STATED EXERCISE A: According to the excerpt on narrative summary, what is the only book Sir Walter Elliot ever took up for his own amusement?
STATED EXERCISE B: Reproduce the excerpt on narrative summary word for word between "Date: 2012-03-30 03:28" and "me when shown.", inclusive.

Still, there are places.


Like the opening of Persuasion.
Sir Walter Elliot, of Kellynch Hall, in Somersetshire, was a man who, for his own amusement, never took up any book but the Baronetage; there he found occupation for an idle hour, and consolation in a distressed one; there his faculties were roused into admiration and respect, by contemplating the limited remnant of the earliest patents; there any unwelcome sensations, arising from domestic affairs changed naturally into pity and contempt as he turned over the almost endless creations of the last century; and there, if every other leaf were powerless, he could read his own history with an interest which never failed. This was the page at which the favourite volume always opened:
"ELLIOT OF KELLYNCH HALL.

"Walter Elliot, born March 1, 1760, married, July 15, 1784, Elizabeth, daughter of James Stevenson, Esq. of South Park, in the county of Gloucester, by which lady (who died 1800) he has issue Elizabeth, born June 1, 1785; Anne, born August 9, 1787; a still-born son, November 5, 1789; Mary, born November 20, 1791."

Precisely such had the paragraph originally stood from the printer's hands; but Sir Walter had improved it by adding, for the information of himself and his family, these words, after the date of Mary's birth--"Married, December 16, 1810, Charles, son and heir of Charles Musgrove, Esq. of Uppercross, in the county of Somerset," and by inserting most accurately the day of the month on which he had lost his wife.
She does much the same with Northanger Abbey, there leavening the description of Catherine's family with sharp-edged ironies about how Catherine would have realized she wasn't the heroine of a Gothic novel if only she had compared her actual situation to those given in books.  And Norman Juster opens The Phantom Tollbooth the same way:  "There once was a boy named Milo who didn't know what to do with himself - not just sometimes, but always."

Though the first thing I note in all of these is that the information given could only appear in scenes if you had scads of them, because otherwise it would not be certain that this was habitual behavior.  On the most part, we take characters as they appear, and generalize their behavior from one scene to all times, but to make it clear, summary does a nice job of it.

Though it's not the only elegant use of it I've seen.  Poul Anderson was a master of it.  In Satan's World, and in "The Man Who Counts", he had to explain the island of stability, and the poisonous-to-humans nature of a world's carbon-based lifeforms, and in both books, he gave characters a reason to be thinking about the matter and segued, imperceptibly, into paragraphs by the narrator accomplishing the info-dump.  Not at the beginning, obviously, perhaps it would have been impossible there, but not too far in.  Then, he had managed to build some curiosity about it, always wise when shifting into info-dumping.

Though I note from all successful examples I've stumbled that voice is more important here than in most places, since they give up the forward drive of the story.  Anderson used a perfectly transparent and flawless prose, which helped shift into the info-dump and out again.  Austen and Juster both used voices that flowed easily and readily and sounded interesting in and of themselves, which is probably better than a transparent style in the opening, where you don't have a build-up of curiosity to satisfy.

Date: 2012-03-30 03:28 am (UTC)
From: [identity profile] alivion.livejournal.com
Last night I read Wilde's The Fisherman and his Soul again.
It has a few passages which are shown, but it is predominantly told. And perhaps because of this it's a very well wrought story.

Date: 2012-03-30 08:15 am (UTC)
From: [identity profile] nipernaadiagain.livejournal.com
I must confess that, as a socially tune deaf person, I became a bookworm in big part because fiction told me things I could then learn to pick up IRL.

A socially tune deaf person CAN learn to fit in, but I have to be told first the things that would make no sense to me when shown.

Not to mention that having different background than fictional heroes, how can I figure out what does scene in front of me mean when it is just shown to me without being helpfully told what is actually happening?

SUPPLIED MATERIAL:
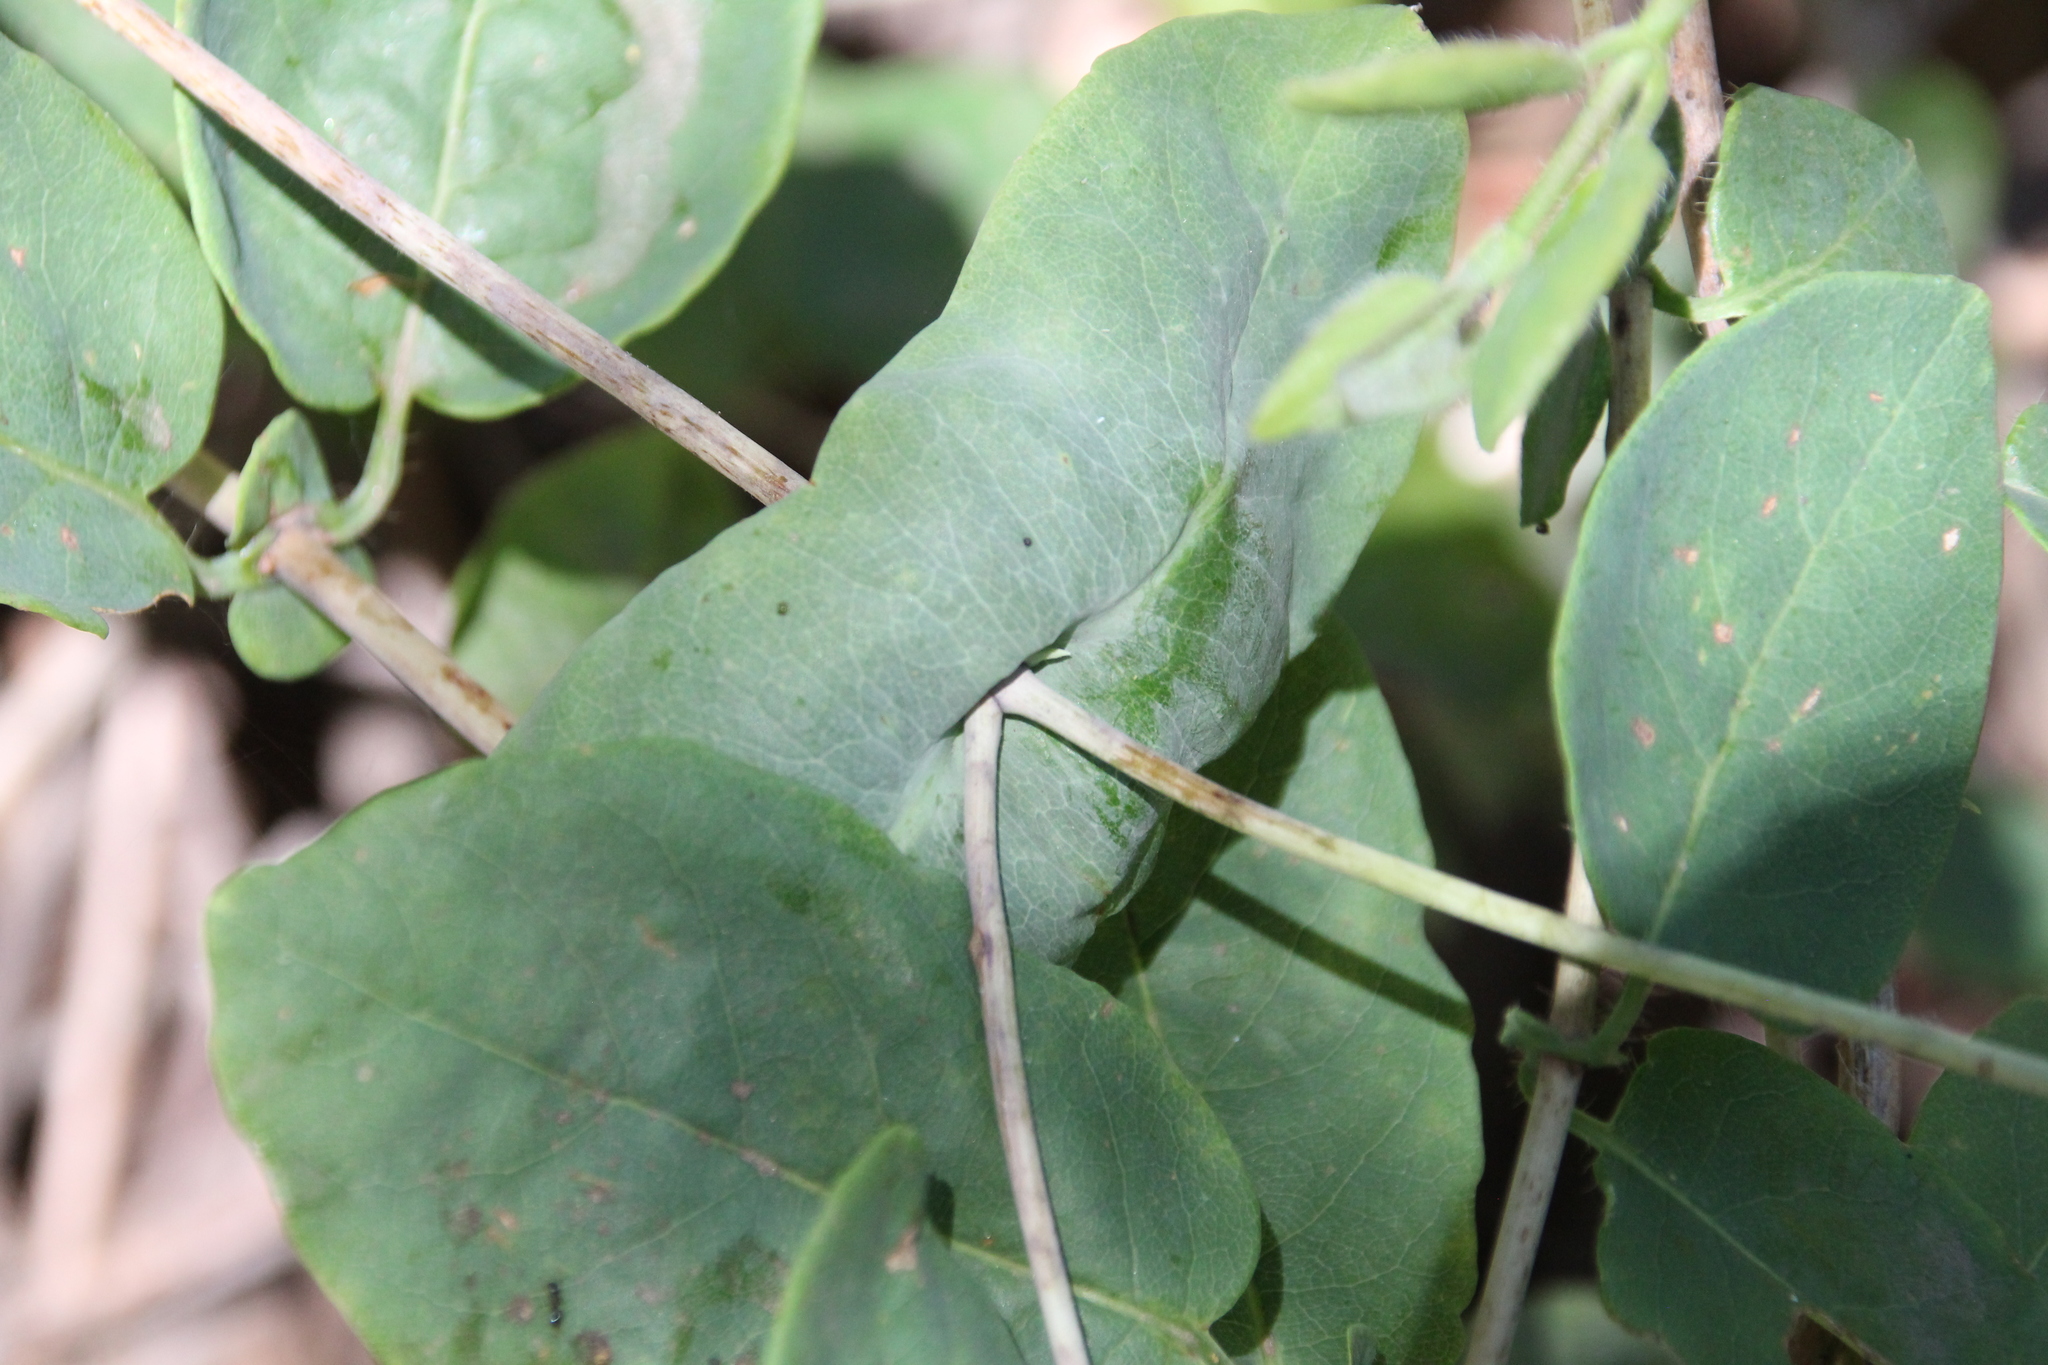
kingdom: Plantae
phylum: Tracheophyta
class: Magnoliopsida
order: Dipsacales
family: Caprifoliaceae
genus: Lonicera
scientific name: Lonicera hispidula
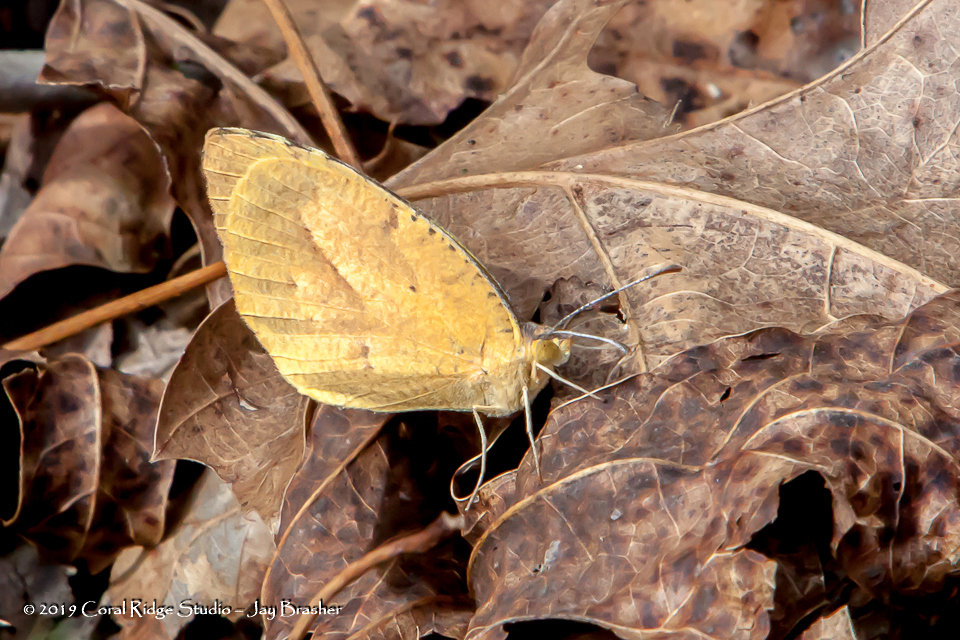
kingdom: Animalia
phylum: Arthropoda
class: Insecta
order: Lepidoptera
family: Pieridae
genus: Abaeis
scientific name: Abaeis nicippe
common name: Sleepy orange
--
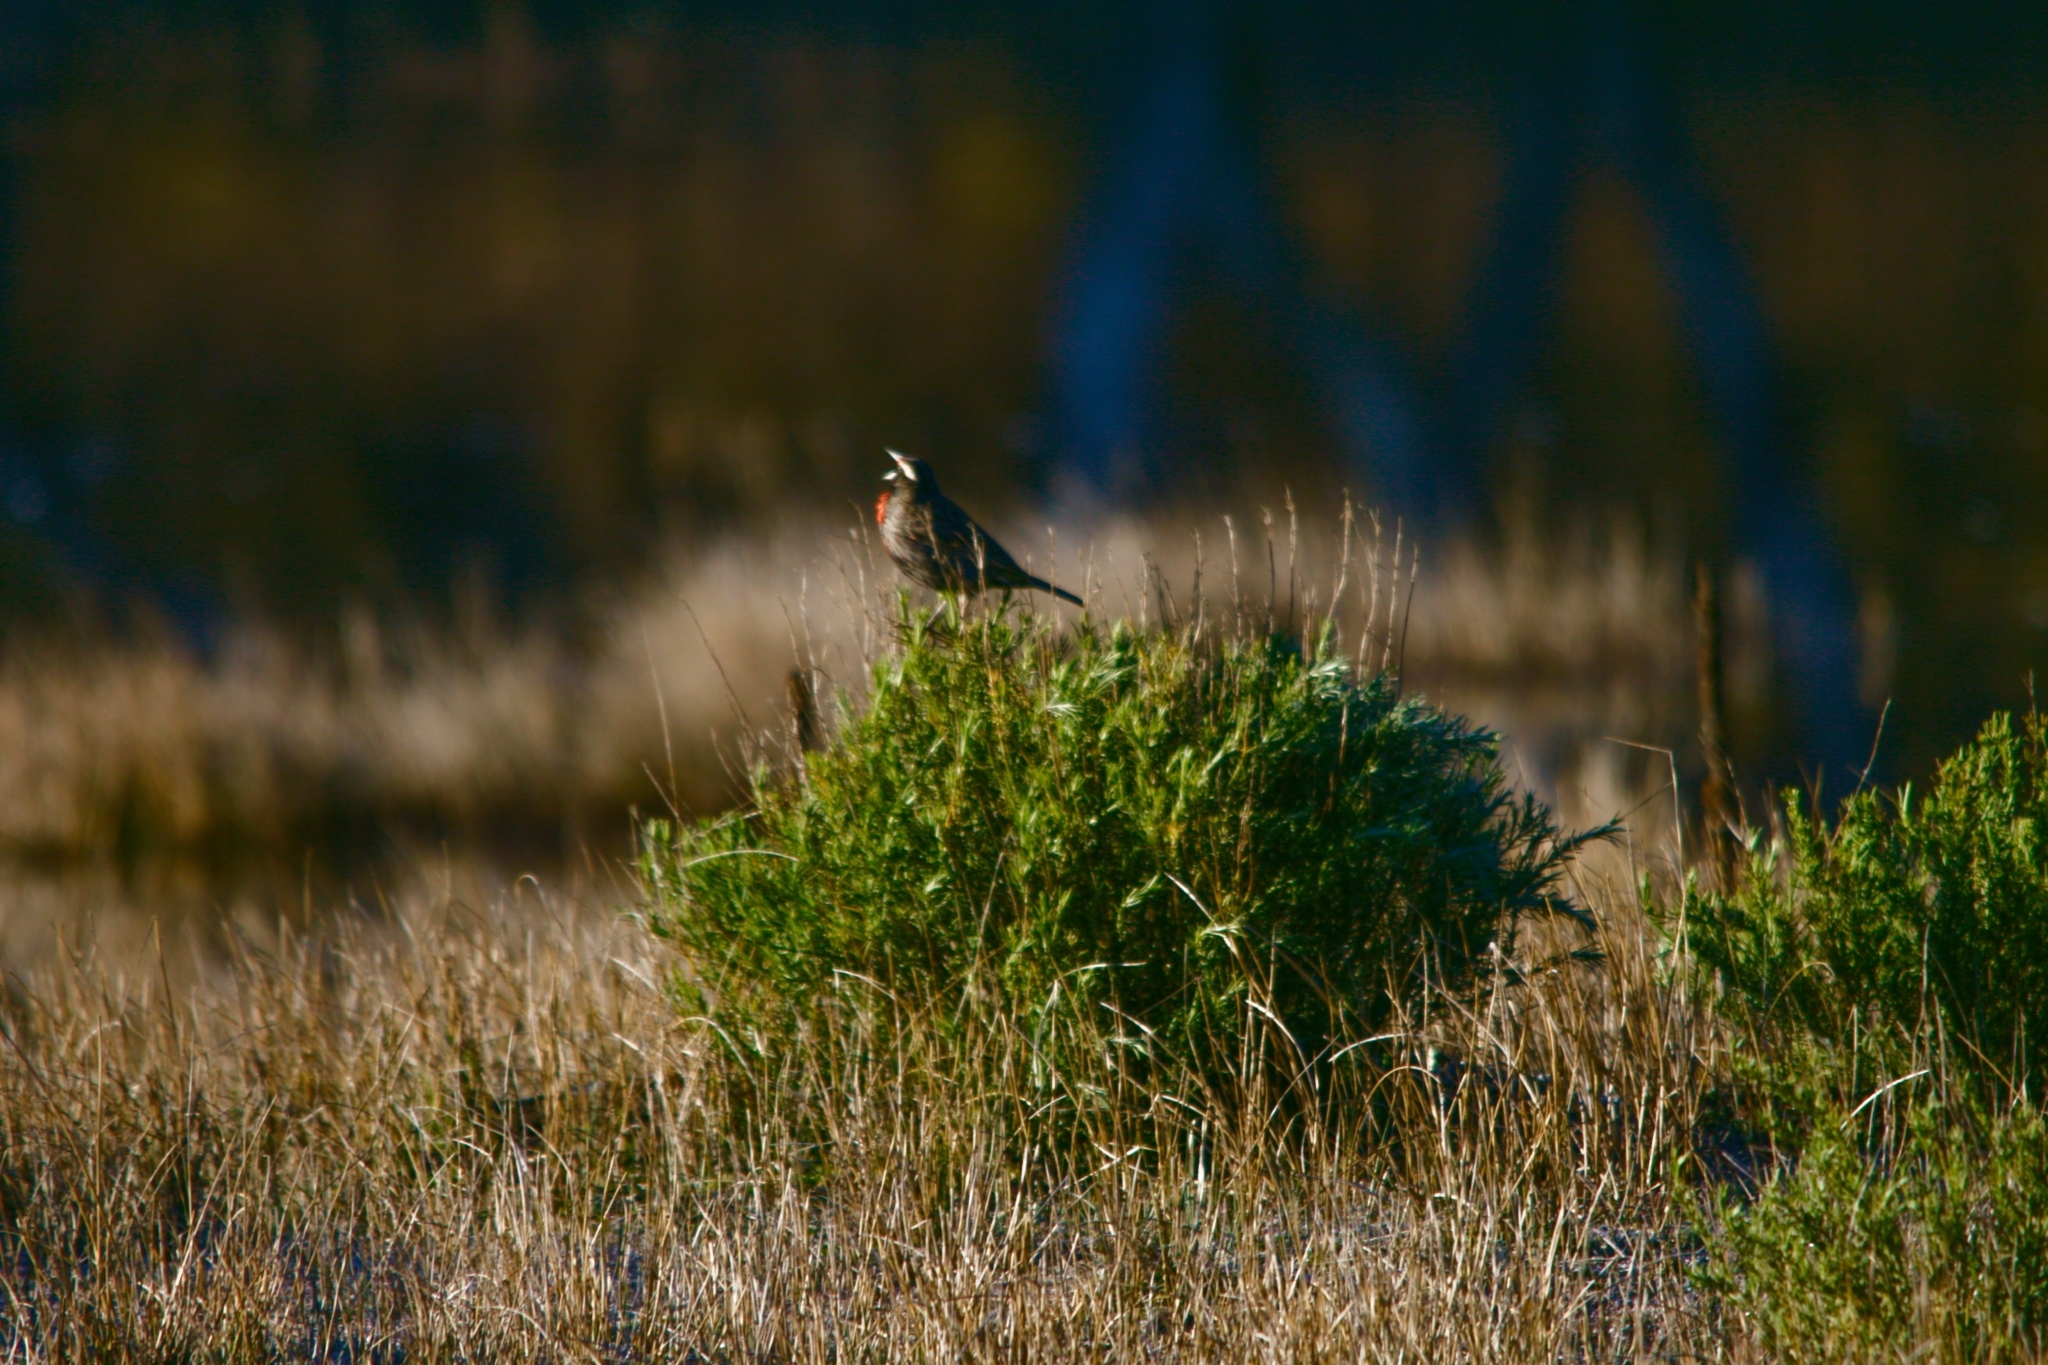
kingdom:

TASK SOLUTION A: The Baronetage.

TASK SOLUTION B:
Date: 2012-03-30 03:28 am (UTC)
From: [identity profile] alivion.livejournal.com
Last night I read Wilde's The Fisherman and his Soul again.
It has a few passages which are shown, but it is predominantly told. And perhaps because of this it's a very well wrought story.

Date: 2012-03-30 08:15 am (UTC)
From: [identity profile] nipernaadiagain.livejournal.com
I must confess that, as a socially tune deaf person, I became a bookworm in big part because fiction told me things I could then learn to pick up IRL.

A socially tune deaf person CAN learn to fit in, but I have to be told first the things that would make no sense to me when shown.